Retype the rows word for word, starting at the first line and ending at the line that contains "99新閑置品Chanel香奈兒 小香新款字", with both of those lines included.

> **Data for this task**
* * * * * * * * *

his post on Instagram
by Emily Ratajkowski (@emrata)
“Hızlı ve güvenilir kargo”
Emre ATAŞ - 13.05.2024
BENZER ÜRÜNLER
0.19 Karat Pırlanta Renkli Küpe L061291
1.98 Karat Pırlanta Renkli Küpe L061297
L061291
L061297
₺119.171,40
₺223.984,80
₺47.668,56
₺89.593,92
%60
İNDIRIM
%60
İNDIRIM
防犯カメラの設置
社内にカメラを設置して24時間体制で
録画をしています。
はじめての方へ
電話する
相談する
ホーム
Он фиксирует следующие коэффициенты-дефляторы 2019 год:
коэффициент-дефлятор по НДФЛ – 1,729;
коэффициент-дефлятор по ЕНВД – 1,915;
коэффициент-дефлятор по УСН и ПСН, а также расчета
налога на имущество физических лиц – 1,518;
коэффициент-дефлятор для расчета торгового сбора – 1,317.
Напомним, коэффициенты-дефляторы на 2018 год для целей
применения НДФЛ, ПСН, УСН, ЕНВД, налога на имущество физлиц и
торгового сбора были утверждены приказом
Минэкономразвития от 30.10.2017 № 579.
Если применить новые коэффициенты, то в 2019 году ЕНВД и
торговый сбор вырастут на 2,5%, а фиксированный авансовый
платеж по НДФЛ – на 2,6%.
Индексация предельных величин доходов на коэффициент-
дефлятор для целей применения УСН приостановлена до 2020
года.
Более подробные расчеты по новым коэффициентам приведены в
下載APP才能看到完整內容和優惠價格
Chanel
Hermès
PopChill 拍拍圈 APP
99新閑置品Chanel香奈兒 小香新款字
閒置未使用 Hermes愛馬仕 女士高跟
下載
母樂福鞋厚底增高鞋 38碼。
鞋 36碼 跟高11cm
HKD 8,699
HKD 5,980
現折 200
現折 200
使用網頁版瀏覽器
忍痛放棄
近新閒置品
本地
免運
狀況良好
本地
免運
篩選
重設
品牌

* * * * * * * * *

> **Reply**
his post on Instagram
by Emily Ratajkowski (@emrata)
“Hızlı ve güvenilir kargo”
Emre ATAŞ - 13.05.2024
BENZER ÜRÜNLER
0.19 Karat Pırlanta Renkli Küpe L061291
1.98 Karat Pırlanta Renkli Küpe L061297
L061291
L061297
₺119.171,40
₺223.984,80
₺47.668,56
₺89.593,92
%60
İNDIRIM
%60
İNDIRIM
防犯カメラの設置
社内にカメラを設置して24時間体制で
録画をしています。
はじめての方へ
電話する
相談する
ホーム
Он фиксирует следующие коэффициенты-дефляторы 2019 год:
коэффициент-дефлятор по НДФЛ – 1,729;
коэффициент-дефлятор по ЕНВД – 1,915;
коэффициент-дефлятор по УСН и ПСН, а также расчета
налога на имущество физических лиц – 1,518;
коэффициент-дефлятор для расчета торгового сбора – 1,317.
Напомним, коэффициенты-дефляторы на 2018 год для целей
применения НДФЛ, ПСН, УСН, ЕНВД, налога на имущество физлиц и
торгового сбора были утверждены приказом
Минэкономразвития от 30.10.2017 № 579.
Если применить новые коэффициенты, то в 2019 году ЕНВД и
торговый сбор вырастут на 2,5%, а фиксированный авансовый
платеж по НДФЛ – на 2,6%.
Индексация предельных величин доходов на коэффициент-
дефлятор для целей применения УСН приостановлена до 2020
года.
Более подробные расчеты по новым коэффициентам приведены в
下載APP才能看到完整內容和優惠價格
Chanel
Hermès
PopChill 拍拍圈 APP
99新閑置品Chanel香奈兒 小香新款字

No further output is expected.